Was there a time when you wanted to quit and couldn’t go on?
(Connie) Oh sure. And at that exact moment Dean Koontz spoke to me. I was reading one of his books, Odd Thomas, I think, and it’s a book about a writer of popular fiction and he’s giving advice. And this writer, this fictional writer in a Dean Koontz book is writing about a detective who has bulimia. Bulimia! Do you believe that? Dean Koontz stole my idea! And the problem I was having with Suzze was, I was trying to make her too high brow, to esoteric. I was trying to write satire or literature. I wanted to be Gore Vidal, the greatest writer of all time, I think, by the way, but I was just getting stuck, always trying to go higher and higher, to write better and better. And then I read what the author in the Koontz book, who, of course, is really Koontz himself playing Dean Koontz in the book, and who is more downmarket than Koontz?, and he said, and I remember this so I can quote it, Give the narrative a lighter tone than you think it deserves, dear boy, lighter than you think you can bear to give it, because you won’t find the truth of life in morbidity, only hope. So Dean Koontz got me over the hump. And Dean Koontz is a genius.
Cherry, you’ve criticized Richard Dawkins, saying he’s a bad preacher. What do you mean?

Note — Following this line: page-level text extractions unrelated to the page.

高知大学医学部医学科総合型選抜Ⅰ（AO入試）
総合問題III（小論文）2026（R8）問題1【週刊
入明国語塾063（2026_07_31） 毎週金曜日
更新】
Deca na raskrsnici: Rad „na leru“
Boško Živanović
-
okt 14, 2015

(Cherry) Richard Dawkins seems to think that science, rational science maybe he would call it, can transform or convert religious people, who are not rational, with a rational argument. That is rare to the extreme. Essentially, it can’t be done. As someone said, you can’t reason someone out of something that they didn’t reason themselves into in the first place. I agree with Dawkins that fundamentalist religion, if not all Yahweh-based religion, is a threat to mankind. But, unlike Dawkins, I think the best way to change, to convert a religious person, is to simply look them in the eye and say, You’re an idiot, and walk away. Shame is the only argument they understand. Sad but true. Take a look at Maury or Jerry Springer. You look at those shows and think that they’re reprehensible. But they’re real. They’re the real reality. At their core, they constantly shame and ridicule. And I think it works. Sad. Pitiful perhaps. But true.

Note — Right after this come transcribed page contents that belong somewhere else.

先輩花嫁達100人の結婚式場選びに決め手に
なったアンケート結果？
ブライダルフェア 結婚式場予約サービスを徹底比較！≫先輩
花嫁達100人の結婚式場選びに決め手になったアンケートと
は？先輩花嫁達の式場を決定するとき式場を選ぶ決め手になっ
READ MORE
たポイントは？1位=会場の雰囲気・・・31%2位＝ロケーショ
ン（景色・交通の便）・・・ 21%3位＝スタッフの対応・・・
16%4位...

Which church do you attend?
(Connie) Do you mean which building do I go to? I don’t. I spend Sundays reflecting, as I do every day.
(Cherry) I like Elevation, the best show on earth. Pastor Steve? He’s the man. I'd do him in the dirt.
Who would you most like to go to bed with?
(Connie) What an inappropriate question! I don’t have to go to bed. I rarely get out of bed. If you’re talking romantically, well, that ship has sailed. But who do I find spectacularly attractive? Dinner and conversation and see what happens? If that’s what you mean, I don’t even have to think about it. Judy Woodruff.
The PBS newscaster?
Yep. My kind of woman.
May I ask if you have any digestive problems?
(Connie) No. Never have. None whatsoever.
(Cherry) Religious types make me want to puke. Does that count?